Y con cosas para perder
Desde el punto de vista de los obstáculos, el acceso al capital y la previsibilidad parecen ser los más recurrentes. Desde el vaso medio lleno, Bearzi afirma que “eso obliga a construir con más disciplina, validar antes de crecer y ser muy conscientes de los números desde el inicio”.
“El ecosistema argentino de innovación vive una paradoja: está lleno de talento, ideas y vocación emprendedora, pero el andamiaje para transformar todo eso en capacidad sostenida está destartalado”, dice Niron. “La ausencia de políticas públicas agrava el problema: faltan financiamiento, mecanismos de organización y acompañamiento y una agenda que articule ciencia, tecnología y producción con una mirada de largo plazo, a lo que se suma una débil articulación público‑privada y privada‑privada”, agrega. Y advierte que una parte importante de las iniciativas sueltas de “oferta de vinculación” es humo, “marketing vacío que no se traduce en capacidades reales para las startups”.
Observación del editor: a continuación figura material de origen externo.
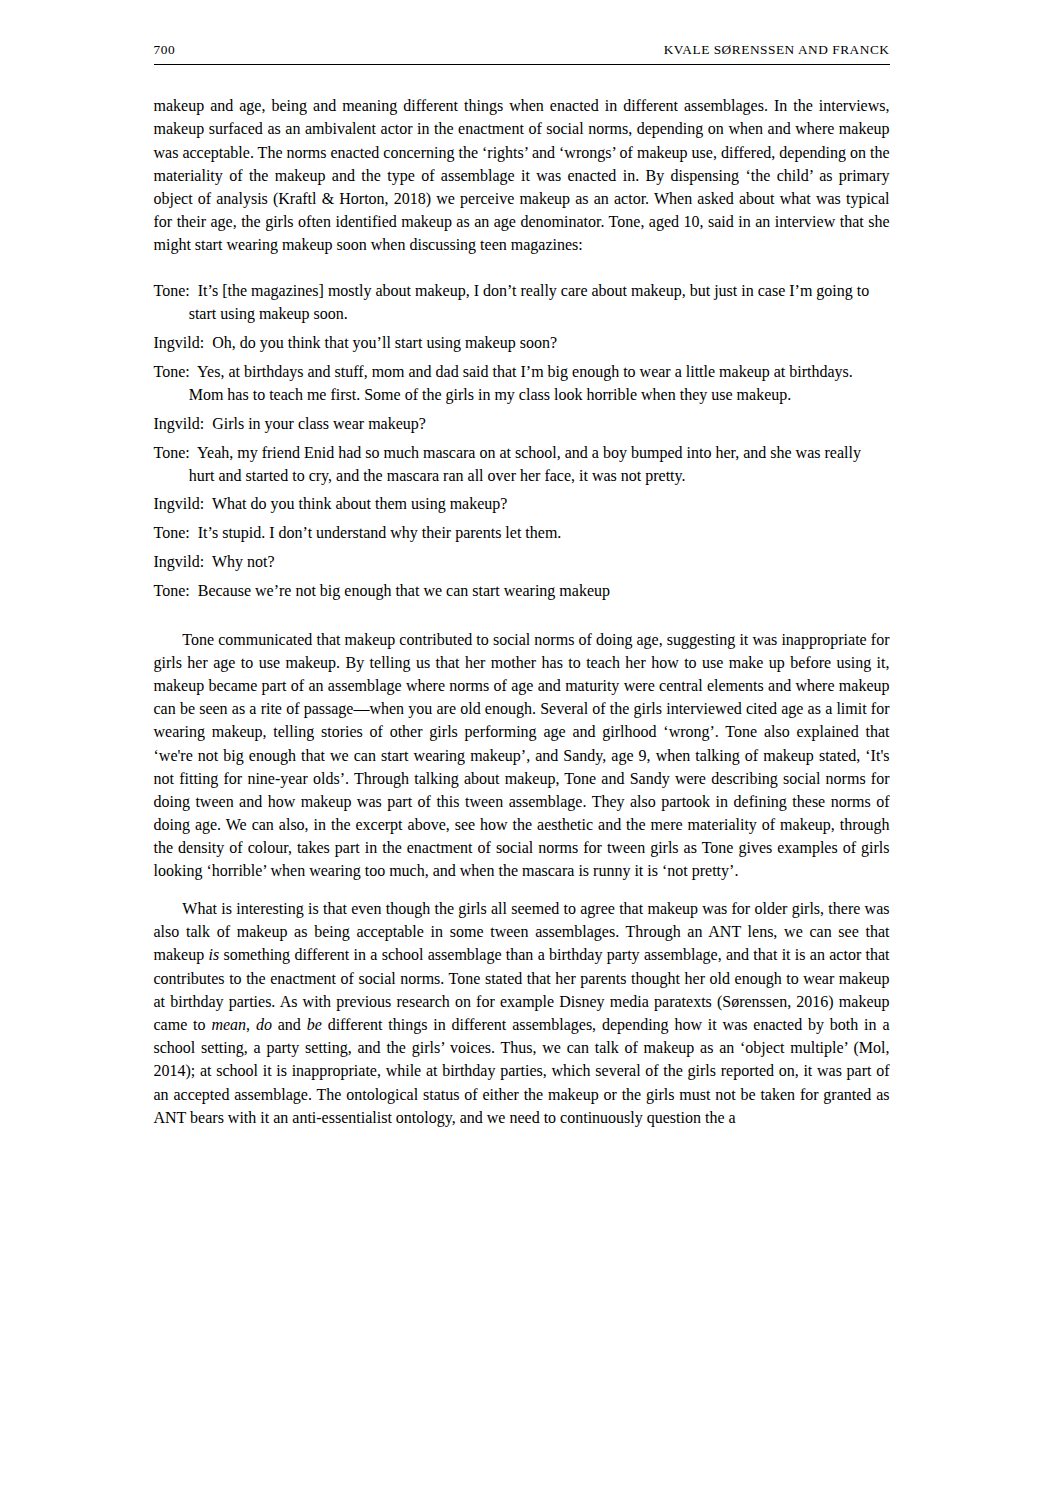700 Kvale Sørenssen and Franck
makeup and age, being and meaning different things when enacted in different assemblages. In the interviews, makeup surfaced as an ambivalent actor in the enactment of social norms, depending on when and where makeup was acceptable. The norms enacted concerning the ‘rights’ and ‘wrongs’ of makeup use, differed, depending on the materiality of the makeup and the type of assemblage it was enacted in. By dispensing ‘the child’ as primary object of analysis (Kraftl & Horton, 2018) we perceive makeup as an actor. When asked about what was typical for their age, the girls often identified makeup as an age denominator. Tone, aged 10, said in an interview that she might start wearing makeup soon when discussing teen magazines:
Tone: It’s [the magazines] mostly about makeup, I don’t really care about makeup, but just in case I’m going to start using makeup soon.
Ingvild: Oh, do you think that you’ll start using makeup soon?
Tone: Yes, at birthdays and stuff, mom and dad said that I’m big enough to wear a little makeup at birthdays. Mom has to teach me first. Some of the girls in my class look horrible when they use makeup.
Ingvild: Girls in your class wear makeup?
Tone: Yeah, my friend Enid had so much mascara on at school, and a boy bumped into her, and she was really hurt and started to cry, and the mascara ran all over her face, it was not pretty.
Ingvild: What do you think about them using makeup?
Tone: It’s stupid. I don’t understand why their parents let them.
Ingvild: Why not?
Tone: Because we’re not big enough that we can start wearing makeup
Tone communicated that makeup contributed to social norms of doing age, suggesting it was inappropriate for girls her age to use makeup. By telling us that her mother has to teach her how to use make up before using it, makeup became part of an assemblage where norms of age and maturity were central elements and where makeup can be seen as a rite of passage—when you are old enough. Several of the girls interviewed cited age as a limit for wearing makeup, telling stories of other girls performing age and girlhood ‘wrong’. Tone also explained that ‘we're not big enough that we can start wearing makeup’, and Sandy, age 9, when talking of makeup stated, ‘It's not fitting for nine-year olds’. Through talking about makeup, Tone and Sandy were describing social norms for doing tween and how makeup was part of this tween assemblage. They also partook in defining these norms of doing age. We can also, in the excerpt above, see how the aesthetic and the mere materiality of makeup, through the density of colour, takes part in the enactment of social norms for tween girls as Tone gives examples of girls looking ‘horrible’ when wearing too much, and when the mascara is runny it is ‘not pretty’.
What is interesting is that even though the girls all seemed to agree that makeup was for older girls, there was also talk of makeup as being acceptable in some tween assemblages. Through an ANT lens, we can see that makeup is something different in a school assemblage than a birthday party assemblage, and that it is an actor that contributes to the enactment of social norms. Tone stated that her parents thought her old enough to wear makeup at birthday parties. As with previous research on for example Disney media paratexts (Sørenssen, 2016) makeup came to mean, do and be different things in different assemblages, depending how it was enacted by both in a school setting, a party setting, and the girls’ voices. Thus, we can talk of makeup as an ‘object multiple’ (Mol, 2014); at school it is inappropriate, while at birthday parties, which several of the girls reported on, it was part of an accepted assemblage. The ontological status of either the makeup or the girls must not be taken for granted as ANT bears with it an anti-essentialist ontology, and we need to continuously question the a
Galimberti menciona también una cultura inversora “que muchas veces es más conservadora y más miedosa de lo que el momento exige”.
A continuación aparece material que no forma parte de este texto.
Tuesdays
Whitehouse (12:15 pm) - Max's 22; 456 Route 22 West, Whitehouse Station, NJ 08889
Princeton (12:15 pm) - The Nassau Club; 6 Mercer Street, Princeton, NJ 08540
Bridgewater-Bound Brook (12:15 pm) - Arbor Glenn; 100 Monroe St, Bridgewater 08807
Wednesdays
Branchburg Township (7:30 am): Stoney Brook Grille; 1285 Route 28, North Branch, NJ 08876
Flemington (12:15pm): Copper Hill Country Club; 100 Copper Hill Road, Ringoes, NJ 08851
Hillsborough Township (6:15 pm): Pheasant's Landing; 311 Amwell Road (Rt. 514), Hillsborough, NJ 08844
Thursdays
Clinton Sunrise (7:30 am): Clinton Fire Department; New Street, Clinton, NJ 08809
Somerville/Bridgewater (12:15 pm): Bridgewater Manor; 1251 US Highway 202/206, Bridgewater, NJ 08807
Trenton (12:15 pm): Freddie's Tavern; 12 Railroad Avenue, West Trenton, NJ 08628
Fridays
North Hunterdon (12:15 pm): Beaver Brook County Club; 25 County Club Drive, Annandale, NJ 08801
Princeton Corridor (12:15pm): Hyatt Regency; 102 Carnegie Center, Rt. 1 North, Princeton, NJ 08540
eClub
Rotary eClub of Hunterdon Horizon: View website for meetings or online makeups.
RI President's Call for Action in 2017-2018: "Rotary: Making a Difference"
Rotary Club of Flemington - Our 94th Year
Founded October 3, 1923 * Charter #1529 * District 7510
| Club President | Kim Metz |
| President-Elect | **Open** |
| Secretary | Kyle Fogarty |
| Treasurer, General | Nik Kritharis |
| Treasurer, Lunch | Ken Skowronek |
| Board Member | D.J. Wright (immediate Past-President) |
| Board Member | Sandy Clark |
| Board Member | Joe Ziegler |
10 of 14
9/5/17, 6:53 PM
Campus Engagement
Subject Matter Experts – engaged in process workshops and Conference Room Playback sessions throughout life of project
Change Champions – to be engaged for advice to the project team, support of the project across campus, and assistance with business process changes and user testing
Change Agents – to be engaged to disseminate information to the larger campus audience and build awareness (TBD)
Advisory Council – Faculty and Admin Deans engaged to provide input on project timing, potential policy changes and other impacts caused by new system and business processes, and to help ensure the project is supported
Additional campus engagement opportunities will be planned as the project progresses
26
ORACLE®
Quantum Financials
“El ecosistema perdió profundidad de capital local en la última década y depende mucho de fondos regionales y globales”, dice Escobar. “Eso no es necesariamente malo, obliga a los founders a construir para Latam o el mundo desde el inicio, pero hace que el ciclo de financiamiento sea más volátil que en Brasil o México”, agrega.
“Levantar capital internacional desde Argentina sigue siendo más difícil que desde Ciudad de México o São Paulo, no por falta de talento sino por percepción de riesgo país”, asegura Rager.
El unicornio que viene
Más de 1000 emprendimientos en carrera. La ilusión común: ser el próximo unicornio, es decir, llegar a los u$s 1000 millones de capitalización. La mayoría de los entrevistados coincide que quien tiene la mayor cantidad de números en ese sentido es Pomelo: infraestructura fintech que les permite a bancos, empresas y startups emitir sus propias tarjetas y ofrecer servicios financieros sin construir el back tecnológico desde cero, que levantó recientemente u$s 55 millones en su serie C, liderada por Kaszek e Insight Partners, y acumula u$s 160 millones desde su fundación.
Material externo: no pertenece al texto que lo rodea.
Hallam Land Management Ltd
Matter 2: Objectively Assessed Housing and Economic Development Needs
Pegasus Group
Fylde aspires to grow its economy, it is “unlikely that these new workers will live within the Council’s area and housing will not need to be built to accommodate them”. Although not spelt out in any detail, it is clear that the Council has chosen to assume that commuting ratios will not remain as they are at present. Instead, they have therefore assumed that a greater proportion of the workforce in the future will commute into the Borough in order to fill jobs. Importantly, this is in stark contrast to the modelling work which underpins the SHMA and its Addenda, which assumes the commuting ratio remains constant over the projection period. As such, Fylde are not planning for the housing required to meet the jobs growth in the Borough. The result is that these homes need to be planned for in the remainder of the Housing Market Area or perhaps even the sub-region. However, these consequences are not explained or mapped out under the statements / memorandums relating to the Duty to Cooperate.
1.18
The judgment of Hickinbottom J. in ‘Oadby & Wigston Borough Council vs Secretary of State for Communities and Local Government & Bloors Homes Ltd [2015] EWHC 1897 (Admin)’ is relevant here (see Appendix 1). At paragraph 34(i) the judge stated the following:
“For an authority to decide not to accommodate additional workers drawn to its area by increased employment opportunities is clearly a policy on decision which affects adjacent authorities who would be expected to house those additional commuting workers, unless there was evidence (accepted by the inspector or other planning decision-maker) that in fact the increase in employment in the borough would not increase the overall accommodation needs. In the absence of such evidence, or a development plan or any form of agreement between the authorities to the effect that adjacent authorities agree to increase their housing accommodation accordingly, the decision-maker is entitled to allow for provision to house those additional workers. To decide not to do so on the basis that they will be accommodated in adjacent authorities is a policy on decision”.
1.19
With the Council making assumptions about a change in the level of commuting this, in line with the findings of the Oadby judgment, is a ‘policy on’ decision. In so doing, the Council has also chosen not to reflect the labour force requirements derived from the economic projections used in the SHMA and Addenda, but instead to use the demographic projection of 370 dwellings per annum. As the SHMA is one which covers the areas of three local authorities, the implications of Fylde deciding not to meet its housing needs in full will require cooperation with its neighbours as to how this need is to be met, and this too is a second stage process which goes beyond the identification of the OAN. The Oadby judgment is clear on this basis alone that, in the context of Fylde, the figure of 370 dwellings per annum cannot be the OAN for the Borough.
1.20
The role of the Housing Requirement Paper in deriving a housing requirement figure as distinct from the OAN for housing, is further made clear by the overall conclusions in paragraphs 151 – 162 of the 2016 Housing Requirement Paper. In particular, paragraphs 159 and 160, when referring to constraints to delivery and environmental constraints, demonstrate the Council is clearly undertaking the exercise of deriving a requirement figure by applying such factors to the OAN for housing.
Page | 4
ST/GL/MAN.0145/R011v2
Otros nombres que surgen son Agrofy (marketplace agro), Onapsis (ciberseguridad), Takenos (soluciones financieras para trabajadores remotos), Satellogic (aeroespacial), Humand (gestión de equipos B2B), y hasta la menos conocida Inskilik Labs (usa IA para acelerar el descubrimiento de moléculas).
Más allá de las apuestas y el futurismo, aparecen algunas definiciones para delinear cuáles serán las startups que triunfen en el futuro. “Creemos que va a haber una cantidad grande de unicornios argentinos en los próximos años gracias a la velocidad con la que están creciendo las oportunidades con IA”, arriesga Escobar. “Los unicornios argentinos tienen en común haber resuelto ineficiencias estructurales en industrias grandes, así que probablemente los próximos sigan esa misma lógica”, afirma Dáscola.
“Más que predecir quién va a ser el próximo unicornio, la pregunta es qué hay que construir para que sean muchos más: más capital dispuesto a apostar temprano, reglas de juego más predecibles y una cultura que celebre el emprendimiento de largo plazo, no solo los exits rápidos”, dice Figuerola. “La conversación pasa por construir compañías sostenibles, con fundamentos sólidos y, en general, es de ahí de donde terminan surgiendo los verdaderos unicornios”, aporta Páez Solchaga.
De más está decir que no llegar nunca a reunir esos 1000 millones no puede considerarse un fracaso. “Un exit que deje conforme a los fundadores y a los inversores es suficiente para sentirse satisfecho”, concluye González Kunz.